Le PDG d'OpenAI, Sam Altman, a déclaré à plusieurs reprises que l'entreprise était profondément inspirée par l'héritage créatif du Japon. Cependant, de telles déclarations n’ont pas suffi à calmer la réaction du public japonais. En particulier, l’utilisation fréquente de styles de dessin de type Studio Ghibli renforce la critique selon laquelle cette situation serait basée sur l’imitation plutôt que sur l’inspiration. De plus, il est souligné que les contenus créés par l’intelligence artificielle réduisent la valeur économique des œuvres originales. Bien que ces contenus ne soient pas vendus commercialement, leur impact sur la perception culturelle est significatif. Pour cette raison, la réaction du Japon doit être évaluée non seulement comme un réflexe de défense juridique mais aussi comme un réflexe de défense culturelle.
Dans le passé, OpenAI offrait aux titulaires de droits d’auteur la possibilité de se retirer de la production de contenu. Cependant, la suppression de cette application a créé la méfiance parmi les producteurs de contenu. Car, grâce à cette fonctionnalité, les auteurs pourraient empêcher que leur contenu soit utilisé comme données pédagogiques. Désormais, il n’existe aucun contrôle permettant de savoir si le contenu est inclus dans les systèmes éducatifs sans autorisation. Cette situation présente un danger encore plus grand, en particulier dans les domaines dotés de techniques de dessin originales comme les anime et les mangas. Le gouvernement japonais n’a pas seulement exigé que cette lacune soit corrigée ; Il a également déclaré qu'il convient de rappeler aux entreprises telles qu'OpenAI les limites légales.

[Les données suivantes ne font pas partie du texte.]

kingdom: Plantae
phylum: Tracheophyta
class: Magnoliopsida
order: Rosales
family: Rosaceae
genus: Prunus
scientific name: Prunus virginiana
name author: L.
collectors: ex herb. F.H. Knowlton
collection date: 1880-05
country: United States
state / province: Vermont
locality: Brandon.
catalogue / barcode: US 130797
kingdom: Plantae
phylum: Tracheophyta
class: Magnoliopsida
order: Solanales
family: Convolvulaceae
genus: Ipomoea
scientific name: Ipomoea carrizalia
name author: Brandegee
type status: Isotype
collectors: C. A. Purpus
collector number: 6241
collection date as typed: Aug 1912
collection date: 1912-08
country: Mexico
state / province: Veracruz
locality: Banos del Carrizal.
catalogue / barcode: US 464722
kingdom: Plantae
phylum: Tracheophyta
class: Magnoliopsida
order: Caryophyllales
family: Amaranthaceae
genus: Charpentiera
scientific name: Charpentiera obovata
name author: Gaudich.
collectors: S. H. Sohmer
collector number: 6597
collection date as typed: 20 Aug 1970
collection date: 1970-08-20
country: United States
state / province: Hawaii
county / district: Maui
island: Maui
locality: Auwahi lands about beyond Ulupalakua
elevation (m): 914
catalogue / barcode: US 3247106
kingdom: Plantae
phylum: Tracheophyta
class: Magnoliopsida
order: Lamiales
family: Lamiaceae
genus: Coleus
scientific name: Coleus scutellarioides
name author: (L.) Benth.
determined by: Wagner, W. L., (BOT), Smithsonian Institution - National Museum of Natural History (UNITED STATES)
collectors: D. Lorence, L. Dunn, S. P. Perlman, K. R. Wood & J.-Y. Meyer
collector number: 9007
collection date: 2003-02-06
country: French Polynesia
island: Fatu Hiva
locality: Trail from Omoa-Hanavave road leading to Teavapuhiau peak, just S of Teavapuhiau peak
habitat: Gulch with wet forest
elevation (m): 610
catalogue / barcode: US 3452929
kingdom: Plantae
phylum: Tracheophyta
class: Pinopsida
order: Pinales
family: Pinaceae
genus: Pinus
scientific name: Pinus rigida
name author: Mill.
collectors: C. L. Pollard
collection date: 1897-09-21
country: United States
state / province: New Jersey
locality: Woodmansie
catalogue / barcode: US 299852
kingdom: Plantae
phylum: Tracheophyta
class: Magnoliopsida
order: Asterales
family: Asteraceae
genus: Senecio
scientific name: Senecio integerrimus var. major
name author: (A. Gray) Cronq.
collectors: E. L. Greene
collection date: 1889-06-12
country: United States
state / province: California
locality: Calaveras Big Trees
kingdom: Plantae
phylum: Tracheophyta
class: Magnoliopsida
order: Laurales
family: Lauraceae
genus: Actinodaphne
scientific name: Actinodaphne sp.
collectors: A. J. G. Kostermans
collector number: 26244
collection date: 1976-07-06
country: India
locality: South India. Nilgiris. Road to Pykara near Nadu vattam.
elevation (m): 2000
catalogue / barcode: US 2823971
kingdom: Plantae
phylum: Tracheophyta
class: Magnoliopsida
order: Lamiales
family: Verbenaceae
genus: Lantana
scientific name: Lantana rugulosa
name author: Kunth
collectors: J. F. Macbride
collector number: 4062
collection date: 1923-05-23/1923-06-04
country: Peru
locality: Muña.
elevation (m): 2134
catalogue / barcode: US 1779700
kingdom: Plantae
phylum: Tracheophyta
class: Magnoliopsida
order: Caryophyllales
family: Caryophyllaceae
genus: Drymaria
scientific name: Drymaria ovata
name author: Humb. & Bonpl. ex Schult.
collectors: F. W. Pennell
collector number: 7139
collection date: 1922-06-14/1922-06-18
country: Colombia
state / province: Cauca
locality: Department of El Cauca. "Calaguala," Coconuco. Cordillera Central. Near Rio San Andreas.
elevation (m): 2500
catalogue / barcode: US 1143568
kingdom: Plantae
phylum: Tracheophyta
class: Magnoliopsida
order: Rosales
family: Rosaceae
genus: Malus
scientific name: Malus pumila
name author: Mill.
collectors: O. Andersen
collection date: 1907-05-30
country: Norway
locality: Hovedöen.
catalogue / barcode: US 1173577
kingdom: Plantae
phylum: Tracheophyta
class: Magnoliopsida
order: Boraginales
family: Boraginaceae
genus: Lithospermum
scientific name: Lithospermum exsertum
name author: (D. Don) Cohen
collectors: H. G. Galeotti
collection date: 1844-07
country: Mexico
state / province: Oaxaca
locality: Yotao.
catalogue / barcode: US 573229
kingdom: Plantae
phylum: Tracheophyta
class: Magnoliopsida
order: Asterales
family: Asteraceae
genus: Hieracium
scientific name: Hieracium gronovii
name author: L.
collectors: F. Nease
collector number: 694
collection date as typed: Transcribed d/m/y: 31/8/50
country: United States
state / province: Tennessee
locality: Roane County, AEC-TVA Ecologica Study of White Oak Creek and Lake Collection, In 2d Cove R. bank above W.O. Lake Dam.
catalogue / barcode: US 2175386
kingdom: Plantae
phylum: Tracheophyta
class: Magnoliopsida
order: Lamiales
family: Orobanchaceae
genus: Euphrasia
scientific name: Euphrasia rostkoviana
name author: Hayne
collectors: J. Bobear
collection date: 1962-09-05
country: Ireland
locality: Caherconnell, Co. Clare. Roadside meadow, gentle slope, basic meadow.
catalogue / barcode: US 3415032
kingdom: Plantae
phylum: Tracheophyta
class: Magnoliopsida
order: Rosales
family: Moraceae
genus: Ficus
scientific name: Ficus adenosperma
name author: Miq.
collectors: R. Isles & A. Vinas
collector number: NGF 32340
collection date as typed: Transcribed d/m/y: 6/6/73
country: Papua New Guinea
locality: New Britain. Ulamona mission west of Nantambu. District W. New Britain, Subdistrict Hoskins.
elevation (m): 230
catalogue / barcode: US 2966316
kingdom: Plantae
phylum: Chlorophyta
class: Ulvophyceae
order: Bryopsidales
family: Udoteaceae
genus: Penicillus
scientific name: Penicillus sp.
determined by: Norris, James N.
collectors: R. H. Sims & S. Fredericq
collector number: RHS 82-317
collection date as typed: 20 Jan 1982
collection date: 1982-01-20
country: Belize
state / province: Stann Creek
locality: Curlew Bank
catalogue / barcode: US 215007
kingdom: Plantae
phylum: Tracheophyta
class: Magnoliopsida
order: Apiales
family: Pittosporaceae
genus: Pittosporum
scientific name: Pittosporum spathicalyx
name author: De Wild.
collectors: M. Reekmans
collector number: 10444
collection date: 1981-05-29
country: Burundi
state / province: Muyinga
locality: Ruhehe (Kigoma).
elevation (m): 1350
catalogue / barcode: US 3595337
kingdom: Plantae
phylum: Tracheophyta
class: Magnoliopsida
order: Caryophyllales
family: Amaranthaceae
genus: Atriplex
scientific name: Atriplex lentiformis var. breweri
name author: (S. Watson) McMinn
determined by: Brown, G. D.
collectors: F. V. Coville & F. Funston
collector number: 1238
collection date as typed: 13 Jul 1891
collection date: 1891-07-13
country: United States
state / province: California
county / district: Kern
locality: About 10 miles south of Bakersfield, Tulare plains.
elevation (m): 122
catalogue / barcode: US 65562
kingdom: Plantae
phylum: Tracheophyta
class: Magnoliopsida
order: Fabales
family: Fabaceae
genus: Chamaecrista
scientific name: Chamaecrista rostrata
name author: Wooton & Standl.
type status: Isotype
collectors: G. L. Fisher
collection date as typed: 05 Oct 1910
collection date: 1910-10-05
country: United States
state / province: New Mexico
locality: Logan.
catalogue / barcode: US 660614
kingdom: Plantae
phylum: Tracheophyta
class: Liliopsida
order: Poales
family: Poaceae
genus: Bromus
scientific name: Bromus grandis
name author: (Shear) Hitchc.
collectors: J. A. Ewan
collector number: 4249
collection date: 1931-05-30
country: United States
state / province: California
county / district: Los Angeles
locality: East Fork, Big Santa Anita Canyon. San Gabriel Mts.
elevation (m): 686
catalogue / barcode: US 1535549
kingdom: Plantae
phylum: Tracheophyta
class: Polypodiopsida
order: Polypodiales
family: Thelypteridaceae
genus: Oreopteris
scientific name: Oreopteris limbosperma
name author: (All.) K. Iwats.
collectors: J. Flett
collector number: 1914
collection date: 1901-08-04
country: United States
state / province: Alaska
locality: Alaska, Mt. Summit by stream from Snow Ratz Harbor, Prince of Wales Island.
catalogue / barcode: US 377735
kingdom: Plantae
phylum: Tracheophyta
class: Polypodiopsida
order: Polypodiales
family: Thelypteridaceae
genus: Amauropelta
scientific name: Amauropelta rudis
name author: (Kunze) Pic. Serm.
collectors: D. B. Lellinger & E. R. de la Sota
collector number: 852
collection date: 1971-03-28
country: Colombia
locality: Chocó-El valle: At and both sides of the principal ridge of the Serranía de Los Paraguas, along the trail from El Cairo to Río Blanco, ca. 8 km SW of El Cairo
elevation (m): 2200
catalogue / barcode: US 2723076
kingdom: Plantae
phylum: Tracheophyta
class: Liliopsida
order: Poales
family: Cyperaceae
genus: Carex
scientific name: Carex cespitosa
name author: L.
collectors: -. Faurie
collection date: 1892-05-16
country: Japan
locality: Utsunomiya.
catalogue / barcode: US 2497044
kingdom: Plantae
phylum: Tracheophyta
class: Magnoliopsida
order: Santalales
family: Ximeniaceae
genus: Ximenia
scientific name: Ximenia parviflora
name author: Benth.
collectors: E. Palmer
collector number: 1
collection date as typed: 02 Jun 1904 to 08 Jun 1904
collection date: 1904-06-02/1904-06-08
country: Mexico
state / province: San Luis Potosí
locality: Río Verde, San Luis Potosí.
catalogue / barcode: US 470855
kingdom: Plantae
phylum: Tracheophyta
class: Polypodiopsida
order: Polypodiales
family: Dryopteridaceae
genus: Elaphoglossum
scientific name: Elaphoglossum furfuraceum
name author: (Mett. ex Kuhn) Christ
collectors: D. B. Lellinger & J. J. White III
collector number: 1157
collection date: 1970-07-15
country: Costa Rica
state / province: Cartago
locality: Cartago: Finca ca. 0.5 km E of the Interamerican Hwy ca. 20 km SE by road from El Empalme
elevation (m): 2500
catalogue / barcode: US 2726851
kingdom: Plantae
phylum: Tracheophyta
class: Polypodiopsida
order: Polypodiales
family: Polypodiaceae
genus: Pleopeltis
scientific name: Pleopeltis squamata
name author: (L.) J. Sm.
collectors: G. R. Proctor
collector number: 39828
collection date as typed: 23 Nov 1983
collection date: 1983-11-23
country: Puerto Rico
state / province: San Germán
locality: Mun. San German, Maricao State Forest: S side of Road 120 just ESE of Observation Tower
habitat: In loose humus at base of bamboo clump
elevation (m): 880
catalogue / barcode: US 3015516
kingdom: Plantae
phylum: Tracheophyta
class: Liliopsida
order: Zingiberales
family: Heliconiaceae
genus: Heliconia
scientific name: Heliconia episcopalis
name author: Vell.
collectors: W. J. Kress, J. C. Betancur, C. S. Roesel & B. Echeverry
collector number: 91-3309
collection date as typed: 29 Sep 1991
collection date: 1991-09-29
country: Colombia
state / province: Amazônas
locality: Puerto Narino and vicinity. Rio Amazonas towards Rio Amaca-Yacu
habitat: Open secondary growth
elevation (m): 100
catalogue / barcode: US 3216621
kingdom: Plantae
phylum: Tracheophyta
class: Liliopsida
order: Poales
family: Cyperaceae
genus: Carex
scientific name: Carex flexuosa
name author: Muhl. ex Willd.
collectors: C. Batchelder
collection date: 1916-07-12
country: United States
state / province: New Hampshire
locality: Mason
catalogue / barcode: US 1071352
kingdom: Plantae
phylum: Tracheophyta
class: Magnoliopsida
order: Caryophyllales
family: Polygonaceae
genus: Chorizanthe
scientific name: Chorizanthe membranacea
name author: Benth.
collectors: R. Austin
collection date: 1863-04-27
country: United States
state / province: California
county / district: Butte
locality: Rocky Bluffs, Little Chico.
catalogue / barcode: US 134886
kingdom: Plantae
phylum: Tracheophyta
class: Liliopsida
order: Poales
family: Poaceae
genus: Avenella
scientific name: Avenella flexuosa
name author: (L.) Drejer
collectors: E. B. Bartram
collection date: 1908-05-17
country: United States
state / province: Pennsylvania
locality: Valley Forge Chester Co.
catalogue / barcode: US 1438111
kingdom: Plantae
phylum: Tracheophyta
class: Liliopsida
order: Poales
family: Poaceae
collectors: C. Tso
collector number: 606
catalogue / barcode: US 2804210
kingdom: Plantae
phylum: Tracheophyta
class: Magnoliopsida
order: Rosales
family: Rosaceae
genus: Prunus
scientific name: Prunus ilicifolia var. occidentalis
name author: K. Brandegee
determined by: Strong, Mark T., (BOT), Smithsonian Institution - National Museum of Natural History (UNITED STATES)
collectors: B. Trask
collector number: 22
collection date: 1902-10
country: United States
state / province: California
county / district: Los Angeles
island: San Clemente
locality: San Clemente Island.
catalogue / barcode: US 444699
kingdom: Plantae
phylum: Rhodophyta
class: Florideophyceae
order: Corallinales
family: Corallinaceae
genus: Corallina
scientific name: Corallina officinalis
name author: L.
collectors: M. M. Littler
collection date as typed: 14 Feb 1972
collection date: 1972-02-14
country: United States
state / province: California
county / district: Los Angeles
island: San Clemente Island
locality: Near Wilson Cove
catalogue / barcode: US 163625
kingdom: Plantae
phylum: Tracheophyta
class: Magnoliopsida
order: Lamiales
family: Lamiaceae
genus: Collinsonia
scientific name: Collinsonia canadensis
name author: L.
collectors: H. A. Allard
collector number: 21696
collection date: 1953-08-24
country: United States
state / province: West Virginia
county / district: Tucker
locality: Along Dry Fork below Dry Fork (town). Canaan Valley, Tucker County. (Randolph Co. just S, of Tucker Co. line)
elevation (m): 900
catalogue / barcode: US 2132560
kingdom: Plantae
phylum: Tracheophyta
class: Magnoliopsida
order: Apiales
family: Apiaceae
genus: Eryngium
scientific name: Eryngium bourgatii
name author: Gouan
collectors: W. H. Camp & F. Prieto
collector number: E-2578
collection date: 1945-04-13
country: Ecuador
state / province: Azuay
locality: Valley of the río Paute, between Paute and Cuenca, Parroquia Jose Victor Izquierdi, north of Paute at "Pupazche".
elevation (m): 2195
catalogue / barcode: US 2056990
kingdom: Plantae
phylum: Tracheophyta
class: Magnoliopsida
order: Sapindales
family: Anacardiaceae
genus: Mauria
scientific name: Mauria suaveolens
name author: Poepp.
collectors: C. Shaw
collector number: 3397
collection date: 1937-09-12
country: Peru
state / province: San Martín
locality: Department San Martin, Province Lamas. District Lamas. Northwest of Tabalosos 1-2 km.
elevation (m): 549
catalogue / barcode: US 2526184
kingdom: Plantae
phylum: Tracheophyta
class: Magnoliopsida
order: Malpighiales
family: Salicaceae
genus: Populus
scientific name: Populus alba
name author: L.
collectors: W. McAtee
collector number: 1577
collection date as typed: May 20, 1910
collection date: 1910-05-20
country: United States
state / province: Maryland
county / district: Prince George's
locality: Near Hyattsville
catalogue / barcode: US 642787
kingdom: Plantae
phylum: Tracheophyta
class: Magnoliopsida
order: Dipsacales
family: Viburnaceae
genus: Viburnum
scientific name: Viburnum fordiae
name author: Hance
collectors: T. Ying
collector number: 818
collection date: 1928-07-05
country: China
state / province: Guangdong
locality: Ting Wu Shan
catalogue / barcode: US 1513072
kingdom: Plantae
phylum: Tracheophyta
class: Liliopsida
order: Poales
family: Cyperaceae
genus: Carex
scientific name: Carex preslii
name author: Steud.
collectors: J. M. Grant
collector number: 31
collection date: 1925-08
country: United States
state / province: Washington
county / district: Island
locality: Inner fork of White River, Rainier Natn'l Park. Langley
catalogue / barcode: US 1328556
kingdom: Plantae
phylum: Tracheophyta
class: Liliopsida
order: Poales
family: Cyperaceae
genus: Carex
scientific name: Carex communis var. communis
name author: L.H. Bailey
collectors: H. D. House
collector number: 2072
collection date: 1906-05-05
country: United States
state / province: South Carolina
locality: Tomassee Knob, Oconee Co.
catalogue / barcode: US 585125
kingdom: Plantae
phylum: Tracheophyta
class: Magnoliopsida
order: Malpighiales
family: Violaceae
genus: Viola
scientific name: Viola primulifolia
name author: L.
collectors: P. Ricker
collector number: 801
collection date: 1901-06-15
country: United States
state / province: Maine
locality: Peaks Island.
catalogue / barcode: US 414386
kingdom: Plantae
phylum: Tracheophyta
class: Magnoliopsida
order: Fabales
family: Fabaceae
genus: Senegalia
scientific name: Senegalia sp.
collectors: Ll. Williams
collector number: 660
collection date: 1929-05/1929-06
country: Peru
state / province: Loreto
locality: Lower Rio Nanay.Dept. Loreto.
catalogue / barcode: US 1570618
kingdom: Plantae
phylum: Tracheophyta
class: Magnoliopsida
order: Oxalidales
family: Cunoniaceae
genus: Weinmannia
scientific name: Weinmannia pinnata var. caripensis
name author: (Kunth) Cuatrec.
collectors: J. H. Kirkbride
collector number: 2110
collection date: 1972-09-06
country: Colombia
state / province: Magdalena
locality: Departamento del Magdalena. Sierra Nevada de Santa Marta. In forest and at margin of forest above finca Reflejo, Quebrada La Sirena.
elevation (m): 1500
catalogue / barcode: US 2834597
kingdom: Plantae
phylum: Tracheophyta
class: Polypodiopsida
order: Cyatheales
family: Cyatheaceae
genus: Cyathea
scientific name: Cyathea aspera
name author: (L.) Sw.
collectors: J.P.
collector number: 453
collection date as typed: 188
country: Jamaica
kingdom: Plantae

Suite à toutes ces évolutions, le Japon souhaite que les processus de production des outils d’intelligence artificielle deviennent plus transparents. Cette transparence est considérée comme un facteur qui facilitera l'audit tant pour les utilisateurs que pour les titulaires de droits d'auteur. À ce stade, il est indiqué que non seulement les développeurs de logiciels mais aussi les fournisseurs de plateformes doivent assumer leurs responsabilités. Il est désormais très important non seulement de savoir qui a créé le contenu, mais aussi de quelles sources il est alimenté. À cet égard, on sait que le gouvernement travaille sur de nouvelles réglementations avec des plateformes locales et mondiales. Ainsi, des mesures plus globales devraient être prises pour protéger non seulement le Japon mais aussi d’autres cultures.
Au niveau international, il semble que le Japon ne soit pas le seul à franchir cette étape. Des discussions similaires se poursuivent de plus en plus dans l’Union européenne et aux États-Unis. En particulier, la question de savoir quels principes éthiques devraient être créés pour les contenus produits avec l’intelligence artificielle est fréquemment évoquée. Même si les entreprises technologiques souhaitent limiter leur production de contenus, les réflexes des États visant à protéger la production culturelle deviennent de plus en plus évidents. L'approche du Japon doit également être évaluée dans ce contexte et considérée comme un exemple important pour façonner l'avenir des processus de production numérique. Ce qui est clair, c’est que dans ce domaine où se croisent production culturelle et intelligence artificielle, le besoin de nouveaux équilibres s’accroît de jour en jour.